1998/3 sayılı Tebliğ, sağlayıcının ayrı satış yerlerinde, ayrı bir yönetimle ve ayrı bir yasal varlık halinde ve markalar arasında karışıklıktan kaçınacak şekilde satış halleri hariç olmak üzere üreticiden başka kişiler tarafından sunulan motorlu yeni taşıt araçlarını satmama yükümlülüğü ve anlaşma konusu mallarla aynı kalitede olmayan başka yedek parçaları satmama, tamir ve bakımda kullanmama yükümlülüğü getirmesine izin vermiştir. Böylelikle farklı bir tüzel kişilik altında farklı bir markanın satış ve satış sonrası hizmetlerinin sunulması mümkün olmaktadır.
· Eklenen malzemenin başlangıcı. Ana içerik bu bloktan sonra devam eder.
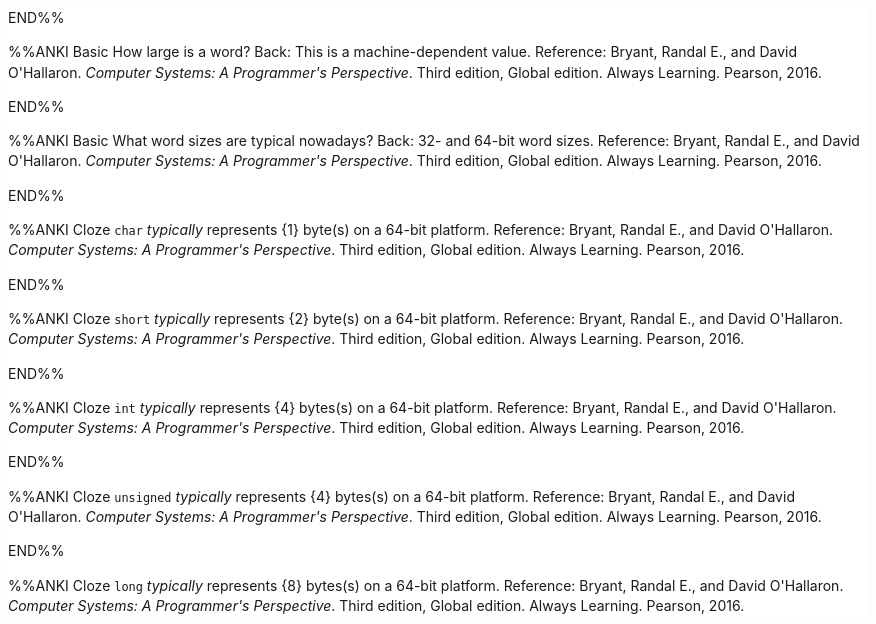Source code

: END%%

%%ANKI
Basic
How large is a word?
Back: This is a machine-dependent value.
Reference: Bryant, Randal E., and David O'Hallaron. *Computer Systems: A Programmer's Perspective*. Third edition, Global edition. Always Learning. Pearson, 2016.

END%%

%%ANKI
Basic
What word sizes are typical nowadays?
Back: 32- and 64-bit word sizes.
Reference: Bryant, Randal E., and David O'Hallaron. *Computer Systems: A Programmer's Perspective*. Third edition, Global edition. Always Learning. Pearson, 2016.

END%%

%%ANKI
Cloze
`char` *typically* represents {1} byte(s) on a 64-bit platform.
Reference: Bryant, Randal E., and David O'Hallaron. *Computer Systems: A Programmer's Perspective*. Third edition, Global edition. Always Learning. Pearson, 2016.

END%%

%%ANKI
Cloze
`short` *typically* represents {2} byte(s) on a 64-bit platform.
Reference: Bryant, Randal E., and David O'Hallaron. *Computer Systems: A Programmer's Perspective*. Third edition, Global edition. Always Learning. Pearson, 2016.

END%%

%%ANKI
Cloze
`int` *typically* represents {4} bytes(s) on a 64-bit platform.
Reference: Bryant, Randal E., and David O'Hallaron. *Computer Systems: A Programmer's Perspective*. Third edition, Global edition. Always Learning. Pearson, 2016.

END%%

%%ANKI
Cloze
`unsigned` *typically* represents {4} bytes(s) on a 64-bit platform.
Reference: Bryant, Randal E., and David O'Hallaron. *Computer Systems: A Programmer's Perspective*. Third edition, Global edition. Always Learning. Pearson, 2016.

END%%

%%ANKI
Cloze
`long` *typically* represents {8} bytes(s) on a 64-bit platform.
Reference: Bryant, Randal E., and David O'Hallaron. *Computer Systems: A Programmer's Perspective*. Third edition, Global edition. Always Learning. Pearson, 2016.
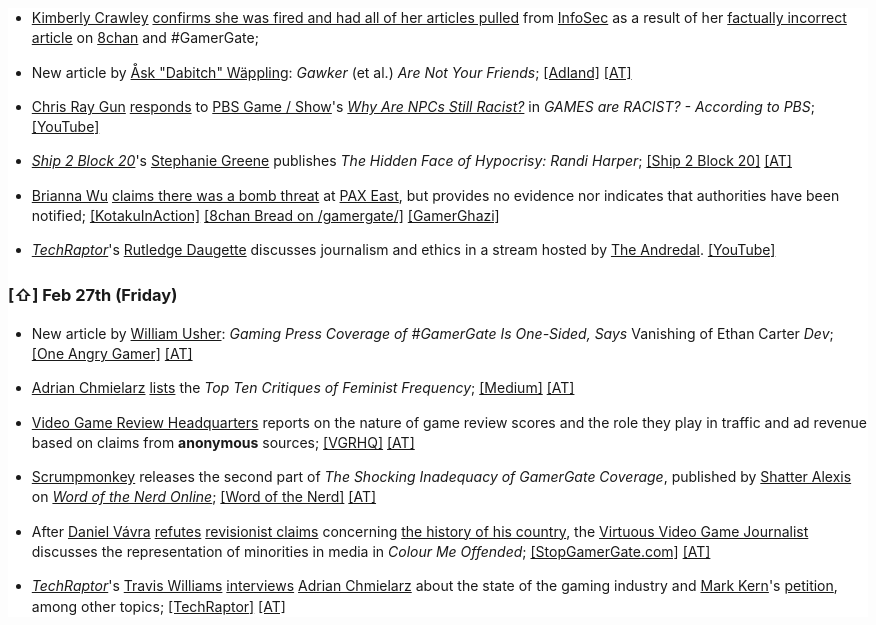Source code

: * [Kimberly Crawley](https://twitter.com/kim_crawley) [confirms she was fired and had all of her articles pulled](https://archive.today/yaca7) from [InfoSec](https://twitter.com/infosecedu) as a result of her [factually incorrect article](https://archive.today/eHc81) on [8chan](https://8ch.net) and #GamerGate;

* New article by [Åsk "Dabitch" Wäppling](https://twitter.com/dabitch): *Gawker* (et al.) *Are Not Your Friends*; [\[Adland\]](http://adland.tv/adnews/gawker-al-are-not-your-friends/674783731) [\[AT\]](https://archive.today/gnqI7)

* [Chris Ray Gun](https://twitter.com/ChrisRGun) [responds](http://archive.today/wdFLo) to [PBS Game / Show](https://twitter.com/pbsgameshow)'s *[Why Are NPCs Still Racist?](https://www.youtube.com/watch?v=nkSsojaiPgs)* in *GAMES are RACIST? - According to PBS*; [\[YouTube\]](https://www.youtube.com/watch?v=VS37HFTyd1E)

* *[Ship 2 Block 20](https://twitter.com/Ship2Block20)*'s [Stephanie Greene](https://twitter.com/Sushilulutwitch) publishes *The Hidden Face of Hypocrisy: Randi Harper*; [\[Ship 2 Block 20\]](http://s2b20blog.mukyou.com/hidden-face-hypocrisy-randi-harper/) [\[AT\]](https://archive.today/A7A4B)

* [Brianna Wu](https://twitter.com/Spacekatgal) [claims there was a bomb threat](https://archive.today/UHMcC) at [PAX East](https://twitter.com/official_pax), but provides no evidence nor indicates that authorities have been notified; [\[KotakuInAction\]](https://archive.today/sRfav) [\[8chan Bread on /gamergate/\]](https://archive.today/4qO2z) [\[GamerGhazi\]](https://archive.today/CgbqF)

* *[TechRaptor](https://twitter.com/TechRaptr)*'s [Rutledge Daugette](https://twitter.com/TheRealRutledge) discusses journalism and ethics in a stream hosted by [The Andredal](https://twitter.com/The_Last_Ride1). [\[YouTube\]](https://www.youtube.com/watch?v=rzxyuriUpK0)

### [⇧] Feb 27th (Friday)

* New article by [William Usher](https://twitter.com/WilliamUsherGB): *Gaming Press Coverage of #GamerGate Is One-Sided, Says* Vanishing of Ethan Carter *Dev*; [\[One Angry Gamer\]](http://blogjob.com/oneangrygamer/2015/02/gaming-press-coverage-of-gamergate-is-one-sided-says-vanishing-of-ethan-carter-dev/) [\[AT\]](https://archive.today/Z1usz)

* [Adrian Chmielarz](https://twitter.com/adrianchm) [lists](http://archive.today/JFL6B) the *Top Ten Critiques of Feminist Frequency*; [\[Medium\]](https://medium.com/@adrianchm/top-ten-critiques-of-feminist-frequency-726979b690f1) [\[AT\]](https://archive.today/J73lY)

* [Video Game Review Headquarters](https://twitter.com/VGRHQCrew) reports on the nature of game review scores and the role they play in traffic and ad revenue based on claims from **anonymous** sources; [\[VGRHQ\]](http://vgrhq.com/exclusive-critics-admit-to-lowering-scores-for-attention/) [\[AT\]](https://archive.today/Y3olE)

* [Scrumpmonkey](https://twitter.com/Scrumpmonkey) releases the second part of *The Shocking Inadequacy of GamerGate Coverage*, published by [Shatter Alexis](https://twitter.com/ShatteredStitch) on *[Word of the Nerd Online](https://twitter.com/TheNerdOnline)*; [\[Word of the Nerd\]](http://wordofthenerdonline.com/2015/02/the-shocking-inadequacy-of-gamergate-coverage-part-2/) [\[AT\]](https://archive.today/An93d)

* After [Daniel Vávra](https://twitter.com/DanielVavra) [refutes](http://archive.today/2onXs) [revisionist claims](https://archive.today/GNdNf) concerning [the history of his country](http://archive.today/FI0ac), the [Virtuous Video Game Journalist](https://twitter.com/ethicsingaming) discusses the representation of minorities in media in *Colour Me Offended*; [\[StopGamerGate.com\]](http://stopgamergate.com/post/112232368540/colour-me-offended) [\[AT\]](https://archive.today/pRrtZ)

* *[TechRaptor](https://twitter.com/TechRaptr)*'s [Travis Williams](https://twitter.com/Saiwyn_Hy) [interviews](https://archive.today/w45XA) [Adrian Chmielarz](https://twitter.com/adrianchm) about the state of the gaming industry and [Mark Kern](https://twitter.com/Grummz)'s [petition](https://www.change.org/p/kotaku-lead-the-way-in-healing-the-rift-in-video-games), among other topics; [\[TechRaptor\]](http://techraptor.net/content/interview-adrian-chmielarz-co-owner-astronauts) [\[AT\]](https://archive.today/xflej)
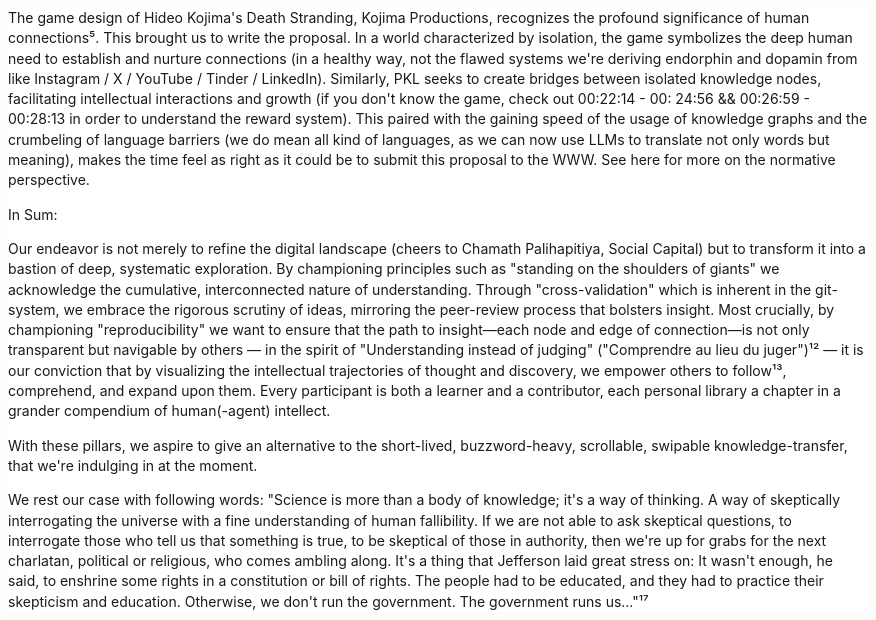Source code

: The game design of Hideo Kojima's Death Stranding, Kojima Productions, recognizes the profound significance of human
connections⁵. This brought us to write the proposal. In a world characterized by isolation, the game symbolizes the deep
human need to establish and nurture connections (in a healthy way, not the flawed systems we're deriving endorphin and
dopamin from like Instagram / X / YouTube / Tinder / LinkedIn). Similarly, PKL seeks to create bridges between isolated
knowledge nodes, facilitating intellectual interactions and growth (if you don't know the game, check out 00:22:14 - 00:
24:56 && 00:26:59 - 00:28:13 in order to understand the reward system). This paired with the gaining speed of the usage
of knowledge graphs and the crumbeling of language barriers (we do mean all kind of languages, as we can now use LLMs to
translate not only words but meaning), makes the time feel as right as it could be to submit this proposal to the WWW.
See here for more on the normative perspective.

In Sum:

Our endeavor is not merely to refine the digital landscape (cheers to Chamath Palihapitiya, Social Capital) but to
transform it into a bastion of deep, systematic exploration. By championing principles such as "standing on the
shoulders of giants"  we acknowledge the cumulative, interconnected nature of understanding. Through "cross-validation"
which is inherent in the git-system, we embrace the rigorous scrutiny of ideas, mirroring the peer-review process that
bolsters insight. Most crucially, by championing "reproducibility" we want to ensure that the path to insight—each node
and edge of connection—is not only transparent but navigable by others — in the spirit of "Understanding instead of
judging" ("Comprendre au lieu du juger")¹² — it is our conviction that by visualizing the intellectual trajectories of
thought and discovery, we empower others to follow¹³, comprehend, and expand upon them. Every participant is both a
learner and a contributor, each personal library a chapter in a grander compendium of human(-agent) intellect.

With these pillars, we aspire to give an alternative to the short-lived, buzzword-heavy, scrollable, swipable
knowledge-transfer, that we're indulging in at the moment.

We rest our case with following words: "Science is more than a body of knowledge; it's a way of thinking. A way of
skeptically interrogating the universe with a fine understanding of human fallibility. If we are not able to ask
skeptical questions, to interrogate those who tell us that something is true, to be skeptical of those in authority,
then we're up for grabs for the next charlatan, political or religious, who comes ambling along. It's a thing that
Jefferson laid great stress on: It wasn't enough, he said, to enshrine some rights in a constitution or bill of rights.
The people had to be educated, and they had to practice their skepticism and education. Otherwise, we don't run the
government. The government runs us..."¹⁷
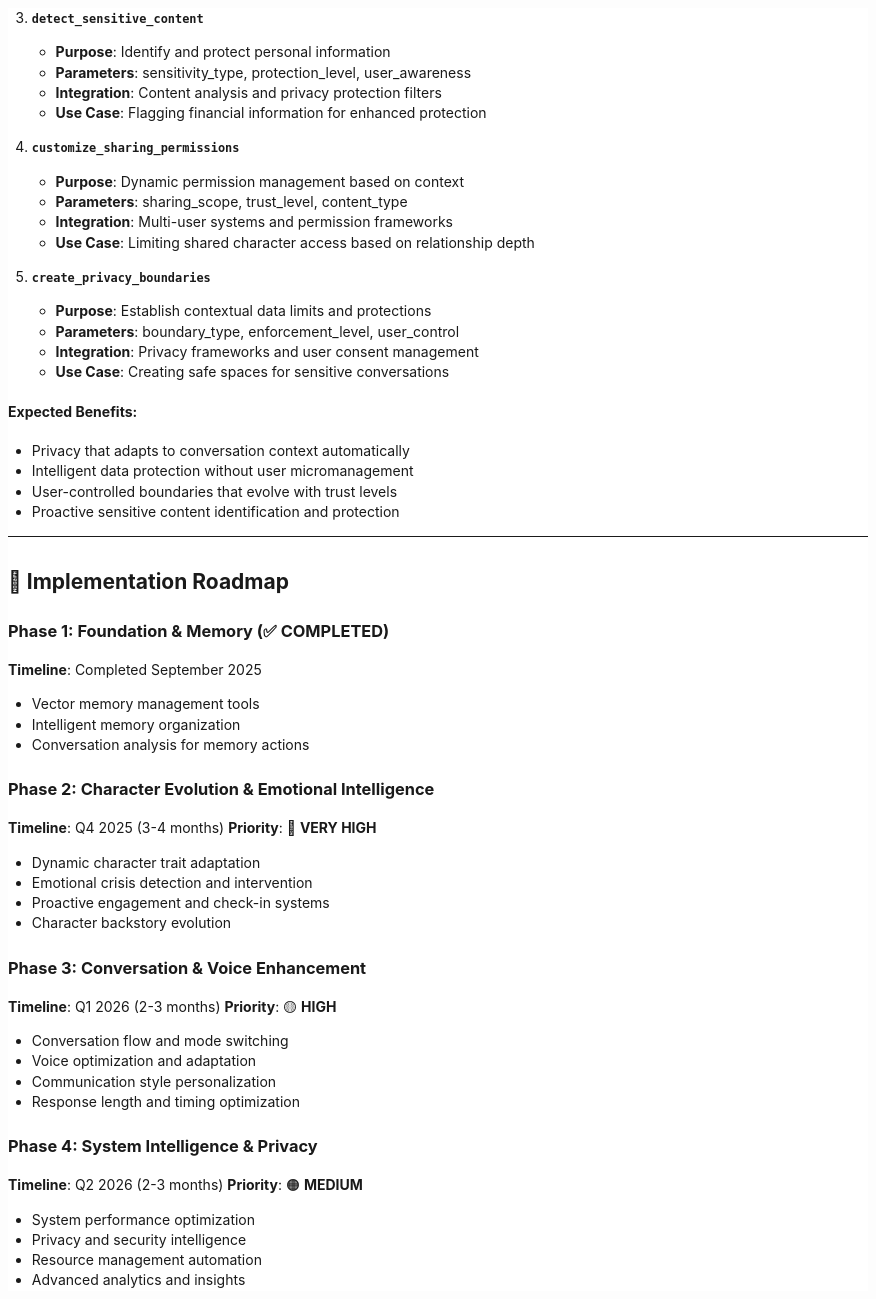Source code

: 3. **`detect_sensitive_content`**
   - **Purpose**: Identify and protect personal information
   - **Parameters**: sensitivity_type, protection_level, user_awareness
   - **Integration**: Content analysis and privacy protection filters
   - **Use Case**: Flagging financial information for enhanced protection

4. **`customize_sharing_permissions`**
   - **Purpose**: Dynamic permission management based on context
   - **Parameters**: sharing_scope, trust_level, content_type
   - **Integration**: Multi-user systems and permission frameworks
   - **Use Case**: Limiting shared character access based on relationship depth

5. **`create_privacy_boundaries`**
   - **Purpose**: Establish contextual data limits and protections
   - **Parameters**: boundary_type, enforcement_level, user_control
   - **Integration**: Privacy frameworks and user consent management
   - **Use Case**: Creating safe spaces for sensitive conversations

#### Expected Benefits:
- Privacy that adapts to conversation context automatically
- Intelligent data protection without user micromanagement
- User-controlled boundaries that evolve with trust levels
- Proactive sensitive content identification and protection

---

## 🚀 Implementation Roadmap

### Phase 1: Foundation & Memory (✅ COMPLETED)
**Timeline**: Completed September 2025
- Vector memory management tools
- Intelligent memory organization
- Conversation analysis for memory actions

### Phase 2: Character Evolution & Emotional Intelligence 
**Timeline**: Q4 2025 (3-4 months)
**Priority**: 🔴 **VERY HIGH**
- Dynamic character trait adaptation
- Emotional crisis detection and intervention
- Proactive engagement and check-in systems
- Character backstory evolution

### Phase 3: Conversation & Voice Enhancement
**Timeline**: Q1 2026 (2-3 months)
**Priority**: 🟡 **HIGH**
- Conversation flow and mode switching
- Voice optimization and adaptation
- Communication style personalization
- Response length and timing optimization

### Phase 4: System Intelligence & Privacy
**Timeline**: Q2 2026 (2-3 months)
**Priority**: 🟠 **MEDIUM**
- System performance optimization
- Privacy and security intelligence
- Resource management automation
- Advanced analytics and insights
Bunun yanı sıra, dağıtıcının bakım ve onarımında, özellikle aracın sağlam ve güvenilir çalışması bakımından asgari standartlara uyma yükümlülüğü; belirli ölçütlere göre tespit edilmiş olan asgari miktardaki anlaşma konusu malı, tespit edilmiş sürede anlaşma bölgesi içinde satmak için çaba gösterme yükümlülüğü; anlaşma konusu malları sağlayıcıdan sadece belli zamanlarda veya üç ayı aşmamak kaydıyla belli aralıklarla sipariş etme yükümlülüğü ve anlaşma konusu malları stokta bulundurma yükümlülüğü gibi yükümlülükleri üstlenmesi halinde de anlaşmalar grup muafiyetinden yararlanmaktadır.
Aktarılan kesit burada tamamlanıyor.